Mysticism/Psych Course 8: Psychology
The sixth video of the class* brought in psychology for the course and integrated topics discussed so far.
- Problem: psychoanalysis presents itself as the only/main form; but it is just one of many: cognitive psychology, brain sciences, hypnosis
- Other places to uncover psychology:
- Internet: blogs, outpouring on Facebook…
- Philosophy (Nietzsche, Schopenhauer, Kierkegaard…)
- Henri Bergson: psychology of energy/creativity.
- Mysticism is another form of psychology
- Multiple psychological modernity.
- Psychoanalysis is not the master-key. Each needs to be interpreted on their own terms. (Comparing is OK)
- Psychoanalysis has religious roots. Obvious at Jung. Freud worked in a circle too. Protestant structures of thought: a Protestant ethic of saving of saving one’s energy, of delaying satisfaction influenced his ego concept.
- Freud is indebted to religion, including mysticism. He met a major aesthetic mystic and analyzed him. He had mystical visions.
- There is interaction between mysticism and psychology
- Psychoanalysis is one form of modern European psychology.
- All forms of modern psychology including mysticism need to be interpreted first and foremost on their own terms.
- Mystical psychology of European mystical traditions is part of European modernity.
- Mystical psychology, and psychology in general, are not irrational. You can bring them into a logical structure.
- Wolfgang Giergrich‘s The Soul’s Logical Life: The soul has a logical life; part of this logic is historical logic. The soul itself, the psyche, is historical; emerged under certain, historical conditions. The psyche itself goes through historical processes and transitions, and develops with history.

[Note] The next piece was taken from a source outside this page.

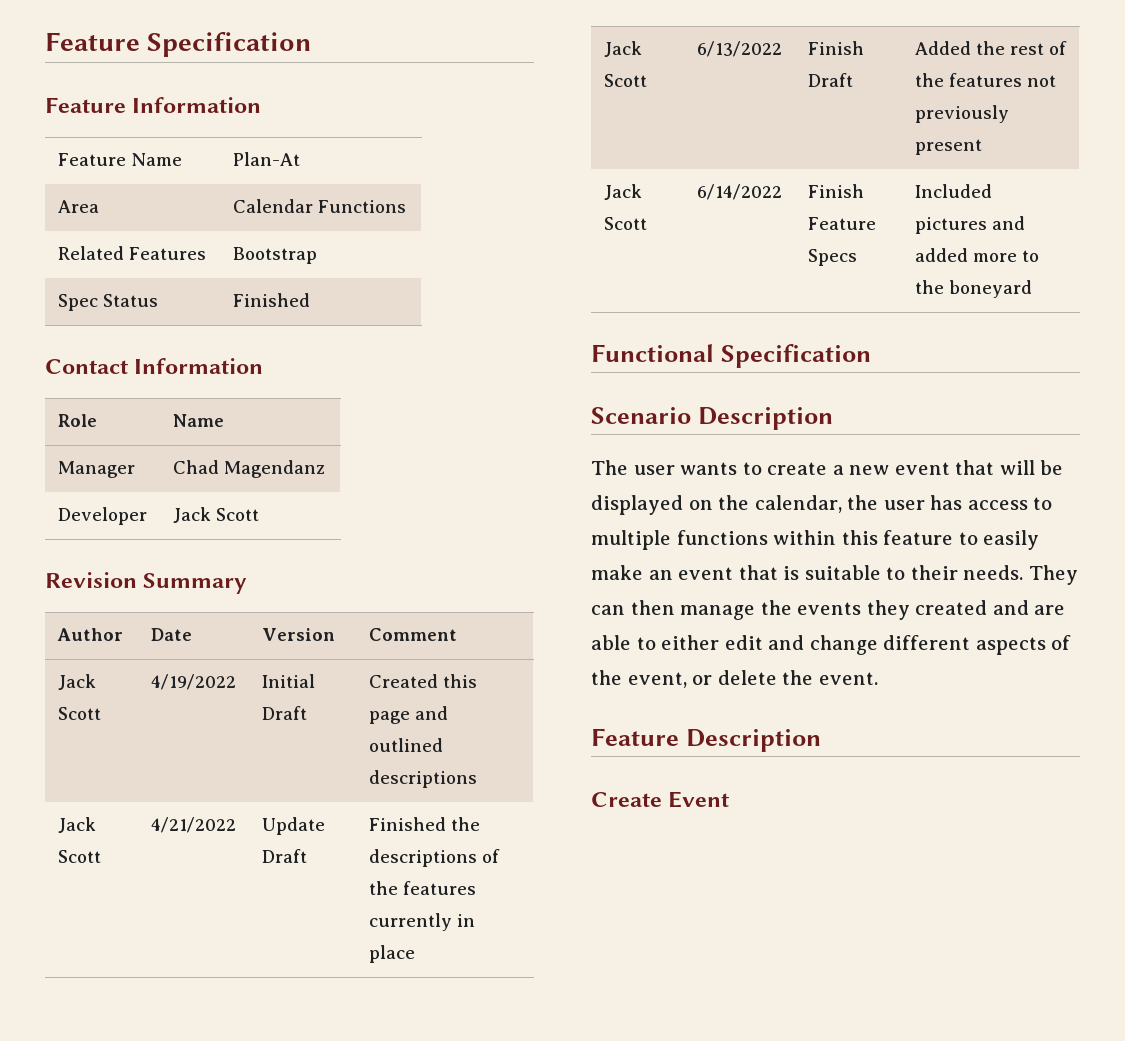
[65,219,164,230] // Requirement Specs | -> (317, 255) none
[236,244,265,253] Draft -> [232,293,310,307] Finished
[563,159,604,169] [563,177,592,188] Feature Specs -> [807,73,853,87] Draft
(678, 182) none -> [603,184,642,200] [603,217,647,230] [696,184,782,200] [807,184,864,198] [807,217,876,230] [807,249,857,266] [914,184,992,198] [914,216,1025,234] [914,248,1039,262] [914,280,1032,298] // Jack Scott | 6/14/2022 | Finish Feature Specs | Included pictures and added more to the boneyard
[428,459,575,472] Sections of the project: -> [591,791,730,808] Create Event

I wonder how Giergrich defines the soul? His point reminded me of Marx’s “it is not the consciousness of men that determines their existence but their social existence that determines their consciousness“. So is the soul similarly dialectic? Does the condition under which it develops define it? Is my soul radically different form my ancestors’ who lived in olden days? Interesting idea but how could I (dis)prove it?
* This blog entry is part of my series on the “Modern European Mysticism and Psychological Thought” course I am taking.